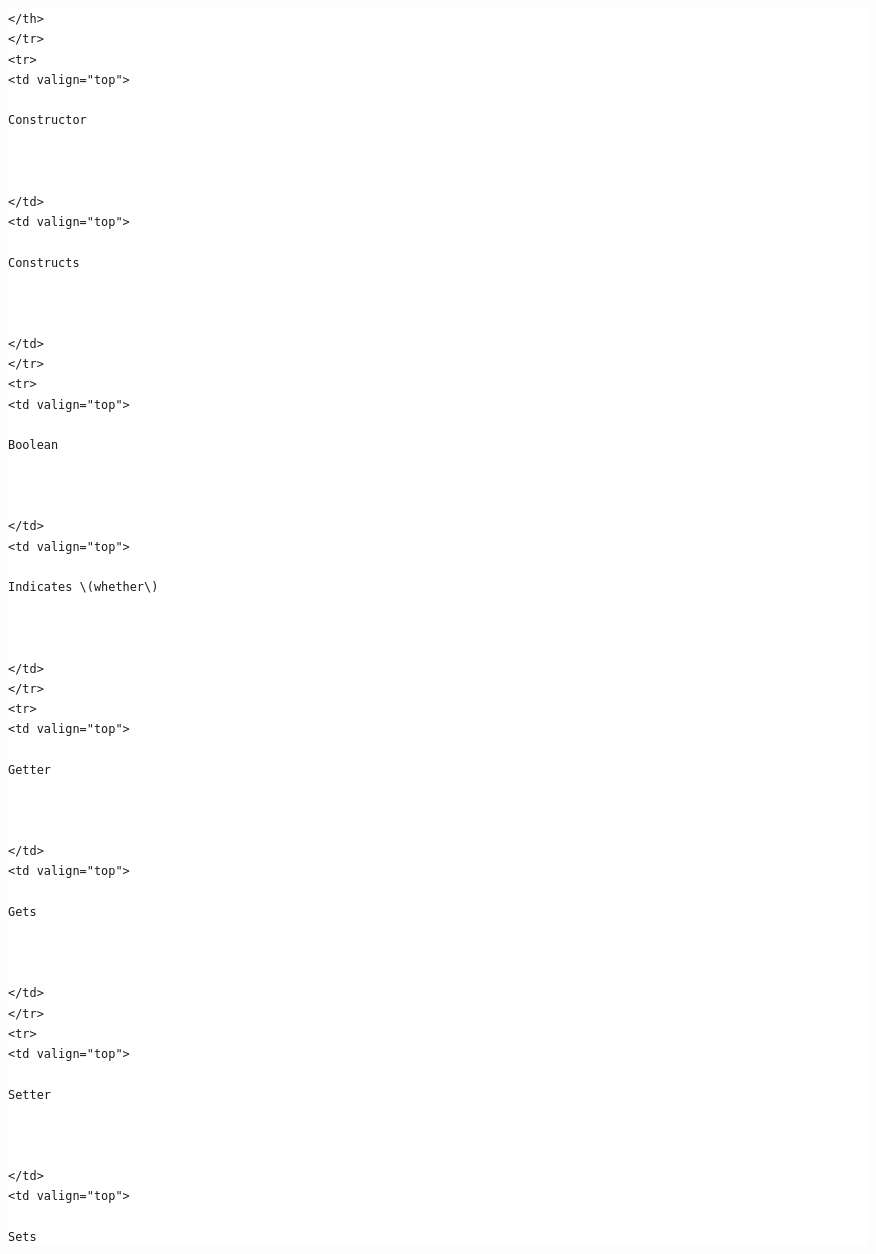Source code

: 
    
    </th>
    </tr>
    <tr>
    <td valign="top">

    Constructor


    
    </td>
    <td valign="top">

    Constructs


    
    </td>
    </tr>
    <tr>
    <td valign="top">

    Boolean


    
    </td>
    <td valign="top">

    Indicates \(whether\)


    
    </td>
    </tr>
    <tr>
    <td valign="top">

    Getter


    
    </td>
    <td valign="top">

    Gets


    
    </td>
    </tr>
    <tr>
    <td valign="top">

    Setter


    
    </td>
    <td valign="top">

    Sets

Assignment:
Return the source text from every row above without changing a single character, and leave out the pictures.

Answer to this problem:
Source code

: 
    
    </th>
    </tr>
    <tr>
    <td valign="top">

    Constructor


    
    </td>
    <td valign="top">

    Constructs


    
    </td>
    </tr>
    <tr>
    <td valign="top">

    Boolean


    
    </td>
    <td valign="top">

    Indicates \(whether\)


    
    </td>
    </tr>
    <tr>
    <td valign="top">

    Getter


    
    </td>
    <td valign="top">

    Gets


    
    </td>
    </tr>
    <tr>
    <td valign="top">

    Setter


    
    </td>
    <td valign="top">

    Sets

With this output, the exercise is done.